[[ DATA TO EXAMINE open ]]

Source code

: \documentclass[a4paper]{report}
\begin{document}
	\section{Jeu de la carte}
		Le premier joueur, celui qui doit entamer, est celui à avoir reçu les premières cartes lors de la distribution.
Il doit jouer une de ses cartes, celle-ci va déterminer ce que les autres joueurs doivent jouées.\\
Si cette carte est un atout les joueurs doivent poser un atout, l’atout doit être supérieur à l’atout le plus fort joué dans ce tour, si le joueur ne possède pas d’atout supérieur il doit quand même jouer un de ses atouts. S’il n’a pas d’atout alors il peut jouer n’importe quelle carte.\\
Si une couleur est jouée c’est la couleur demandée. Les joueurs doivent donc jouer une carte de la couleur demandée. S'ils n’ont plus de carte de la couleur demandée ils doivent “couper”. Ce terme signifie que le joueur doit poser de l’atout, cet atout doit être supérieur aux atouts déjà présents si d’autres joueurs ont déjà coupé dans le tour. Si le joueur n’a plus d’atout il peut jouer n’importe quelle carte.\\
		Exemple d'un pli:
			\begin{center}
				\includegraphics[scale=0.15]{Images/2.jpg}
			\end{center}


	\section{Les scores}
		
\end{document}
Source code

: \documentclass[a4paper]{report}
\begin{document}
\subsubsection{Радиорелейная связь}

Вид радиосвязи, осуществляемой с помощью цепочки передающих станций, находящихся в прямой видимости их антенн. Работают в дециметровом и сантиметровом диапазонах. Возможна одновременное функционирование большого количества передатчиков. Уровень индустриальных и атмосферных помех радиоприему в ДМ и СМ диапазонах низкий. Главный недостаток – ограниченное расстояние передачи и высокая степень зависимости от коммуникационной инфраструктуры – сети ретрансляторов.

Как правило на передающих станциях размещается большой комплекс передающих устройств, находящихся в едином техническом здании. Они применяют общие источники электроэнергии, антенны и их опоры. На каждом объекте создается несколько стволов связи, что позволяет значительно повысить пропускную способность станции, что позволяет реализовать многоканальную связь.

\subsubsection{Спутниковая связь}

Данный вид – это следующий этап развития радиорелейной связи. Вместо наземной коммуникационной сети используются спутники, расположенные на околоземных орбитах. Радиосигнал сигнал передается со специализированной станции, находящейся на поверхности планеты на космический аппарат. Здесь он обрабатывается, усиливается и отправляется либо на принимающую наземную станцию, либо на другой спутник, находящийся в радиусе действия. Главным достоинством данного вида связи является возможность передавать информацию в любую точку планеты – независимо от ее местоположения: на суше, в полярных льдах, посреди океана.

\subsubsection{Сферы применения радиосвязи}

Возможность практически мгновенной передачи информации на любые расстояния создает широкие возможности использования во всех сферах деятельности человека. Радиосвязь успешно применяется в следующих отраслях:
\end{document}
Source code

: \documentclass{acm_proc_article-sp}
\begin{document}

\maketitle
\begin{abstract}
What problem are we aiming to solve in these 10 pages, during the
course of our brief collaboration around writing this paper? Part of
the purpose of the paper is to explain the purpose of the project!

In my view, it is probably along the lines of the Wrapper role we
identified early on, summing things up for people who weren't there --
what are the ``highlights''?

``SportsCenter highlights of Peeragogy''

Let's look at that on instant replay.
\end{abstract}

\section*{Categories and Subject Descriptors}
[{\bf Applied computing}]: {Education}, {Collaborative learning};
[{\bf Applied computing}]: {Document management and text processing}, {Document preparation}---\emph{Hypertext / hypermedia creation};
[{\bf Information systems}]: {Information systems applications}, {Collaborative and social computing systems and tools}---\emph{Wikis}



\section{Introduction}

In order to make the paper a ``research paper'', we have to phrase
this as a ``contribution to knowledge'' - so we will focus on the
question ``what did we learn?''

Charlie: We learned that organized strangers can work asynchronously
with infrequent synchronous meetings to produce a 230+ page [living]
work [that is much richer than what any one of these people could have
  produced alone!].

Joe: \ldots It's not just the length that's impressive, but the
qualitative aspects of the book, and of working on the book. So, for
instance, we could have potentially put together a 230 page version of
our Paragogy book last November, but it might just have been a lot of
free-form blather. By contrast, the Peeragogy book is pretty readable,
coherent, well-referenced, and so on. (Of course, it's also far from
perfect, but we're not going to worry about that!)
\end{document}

[[ DATA TO EXAMINE closed ]]

• WHAT YOU HAVE TO DO
Would you repeat the lines from the one containing "with infrequent synchronous" through the end of the data, exactly, with nothing before or after them?

• SOLUTION TO THIS PROBLEM
with infrequent synchronous meetings to produce a 230+ page [living]
work [that is much richer than what any one of these people could have
  produced alone!].

Joe: \ldots It's not just the length that's impressive, but the
qualitative aspects of the book, and of working on the book. So, for
instance, we could have potentially put together a 230 page version of
our Paragogy book last November, but it might just have been a lot of
free-form blather. By contrast, the Peeragogy book is pretty readable,
coherent, well-referenced, and so on. (Of course, it's also far from
perfect, but we're not going to worry about that!)
\end{document}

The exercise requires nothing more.